Taking the entries below from the top, restate each line exactly and end with the line containing "Meine Sprache steht".

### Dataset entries
----

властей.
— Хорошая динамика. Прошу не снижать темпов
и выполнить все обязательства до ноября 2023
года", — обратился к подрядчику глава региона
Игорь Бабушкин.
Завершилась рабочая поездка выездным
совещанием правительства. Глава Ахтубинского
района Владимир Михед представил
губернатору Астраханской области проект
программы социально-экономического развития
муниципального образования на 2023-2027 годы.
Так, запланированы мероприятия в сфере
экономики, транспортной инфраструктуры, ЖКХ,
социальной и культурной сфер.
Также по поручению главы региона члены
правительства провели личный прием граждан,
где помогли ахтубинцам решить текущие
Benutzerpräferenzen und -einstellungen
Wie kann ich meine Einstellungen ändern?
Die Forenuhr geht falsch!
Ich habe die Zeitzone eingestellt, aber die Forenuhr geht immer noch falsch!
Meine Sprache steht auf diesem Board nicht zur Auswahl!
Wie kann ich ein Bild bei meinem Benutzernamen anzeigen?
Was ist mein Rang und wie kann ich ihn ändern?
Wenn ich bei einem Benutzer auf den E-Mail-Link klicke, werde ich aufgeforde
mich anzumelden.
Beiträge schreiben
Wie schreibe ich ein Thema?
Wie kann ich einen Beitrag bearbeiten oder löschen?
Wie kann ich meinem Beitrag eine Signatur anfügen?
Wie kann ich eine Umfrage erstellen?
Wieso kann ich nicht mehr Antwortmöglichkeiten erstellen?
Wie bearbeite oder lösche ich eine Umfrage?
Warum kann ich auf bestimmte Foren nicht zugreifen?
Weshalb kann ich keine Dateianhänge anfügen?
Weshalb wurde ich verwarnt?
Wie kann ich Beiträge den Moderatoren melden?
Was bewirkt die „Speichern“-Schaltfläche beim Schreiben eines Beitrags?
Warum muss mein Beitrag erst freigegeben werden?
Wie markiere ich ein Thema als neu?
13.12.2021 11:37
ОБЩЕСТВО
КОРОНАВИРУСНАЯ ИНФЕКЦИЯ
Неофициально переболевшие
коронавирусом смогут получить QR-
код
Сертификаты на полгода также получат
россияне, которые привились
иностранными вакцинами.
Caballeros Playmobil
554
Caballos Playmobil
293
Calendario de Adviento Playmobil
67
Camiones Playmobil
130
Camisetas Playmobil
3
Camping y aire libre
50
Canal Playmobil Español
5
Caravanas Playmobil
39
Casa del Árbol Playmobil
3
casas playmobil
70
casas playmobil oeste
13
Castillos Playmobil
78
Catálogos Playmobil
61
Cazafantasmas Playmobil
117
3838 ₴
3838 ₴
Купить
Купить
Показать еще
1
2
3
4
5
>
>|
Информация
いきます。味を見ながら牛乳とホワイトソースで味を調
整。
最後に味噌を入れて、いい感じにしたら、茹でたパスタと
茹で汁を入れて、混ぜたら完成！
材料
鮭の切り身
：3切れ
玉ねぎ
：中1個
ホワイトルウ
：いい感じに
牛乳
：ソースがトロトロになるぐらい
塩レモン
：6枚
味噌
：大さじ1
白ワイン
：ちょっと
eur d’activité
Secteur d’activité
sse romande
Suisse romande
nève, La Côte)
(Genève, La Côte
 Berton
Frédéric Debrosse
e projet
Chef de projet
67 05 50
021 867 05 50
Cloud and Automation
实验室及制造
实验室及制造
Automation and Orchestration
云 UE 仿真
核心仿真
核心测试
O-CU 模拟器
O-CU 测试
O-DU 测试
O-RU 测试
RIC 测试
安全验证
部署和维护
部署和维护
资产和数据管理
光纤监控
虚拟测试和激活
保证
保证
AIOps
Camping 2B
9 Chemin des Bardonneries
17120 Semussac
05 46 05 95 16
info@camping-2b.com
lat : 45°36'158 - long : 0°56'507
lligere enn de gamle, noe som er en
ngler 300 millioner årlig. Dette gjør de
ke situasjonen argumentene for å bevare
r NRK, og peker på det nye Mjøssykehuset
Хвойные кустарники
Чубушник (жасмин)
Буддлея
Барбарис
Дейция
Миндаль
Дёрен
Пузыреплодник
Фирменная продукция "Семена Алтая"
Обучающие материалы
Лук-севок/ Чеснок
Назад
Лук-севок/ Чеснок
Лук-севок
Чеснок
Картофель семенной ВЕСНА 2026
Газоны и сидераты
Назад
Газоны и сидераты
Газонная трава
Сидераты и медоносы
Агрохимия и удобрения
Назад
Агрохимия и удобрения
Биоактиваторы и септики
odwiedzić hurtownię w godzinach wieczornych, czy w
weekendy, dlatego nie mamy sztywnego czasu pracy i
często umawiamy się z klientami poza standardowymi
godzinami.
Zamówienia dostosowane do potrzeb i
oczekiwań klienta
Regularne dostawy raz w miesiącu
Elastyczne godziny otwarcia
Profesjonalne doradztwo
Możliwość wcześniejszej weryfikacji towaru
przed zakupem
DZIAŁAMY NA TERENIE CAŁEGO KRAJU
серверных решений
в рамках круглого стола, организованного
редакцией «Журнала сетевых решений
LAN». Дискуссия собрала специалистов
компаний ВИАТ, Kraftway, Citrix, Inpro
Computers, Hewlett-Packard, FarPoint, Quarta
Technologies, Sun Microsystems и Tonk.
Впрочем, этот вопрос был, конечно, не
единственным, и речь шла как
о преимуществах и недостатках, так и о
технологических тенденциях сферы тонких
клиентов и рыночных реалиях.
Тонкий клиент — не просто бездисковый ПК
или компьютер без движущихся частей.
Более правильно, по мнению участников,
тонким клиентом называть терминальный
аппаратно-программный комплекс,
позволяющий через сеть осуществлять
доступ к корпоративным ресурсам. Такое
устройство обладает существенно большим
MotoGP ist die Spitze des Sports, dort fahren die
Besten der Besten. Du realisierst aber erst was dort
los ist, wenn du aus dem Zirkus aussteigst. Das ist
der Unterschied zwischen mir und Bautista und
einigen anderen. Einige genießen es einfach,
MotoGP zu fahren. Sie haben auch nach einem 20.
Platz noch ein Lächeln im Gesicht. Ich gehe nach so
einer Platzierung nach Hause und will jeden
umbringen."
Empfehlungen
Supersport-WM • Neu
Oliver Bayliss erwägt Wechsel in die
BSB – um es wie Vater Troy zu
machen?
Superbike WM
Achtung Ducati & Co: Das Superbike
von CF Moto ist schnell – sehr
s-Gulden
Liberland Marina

----

### Solved exercise
властей.
— Хорошая динамика. Прошу не снижать темпов
и выполнить все обязательства до ноября 2023
года", — обратился к подрядчику глава региона
Игорь Бабушкин.
Завершилась рабочая поездка выездным
совещанием правительства. Глава Ахтубинского
района Владимир Михед представил
губернатору Астраханской области проект
программы социально-экономического развития
муниципального образования на 2023-2027 годы.
Так, запланированы мероприятия в сфере
экономики, транспортной инфраструктуры, ЖКХ,
социальной и культурной сфер.
Также по поручению главы региона члены
правительства провели личный прием граждан,
где помогли ахтубинцам решить текущие
Benutzerpräferenzen und -einstellungen
Wie kann ich meine Einstellungen ändern?
Die Forenuhr geht falsch!
Ich habe die Zeitzone eingestellt, aber die Forenuhr geht immer noch falsch!
Meine Sprache steht auf diesem Board nicht zur Auswahl!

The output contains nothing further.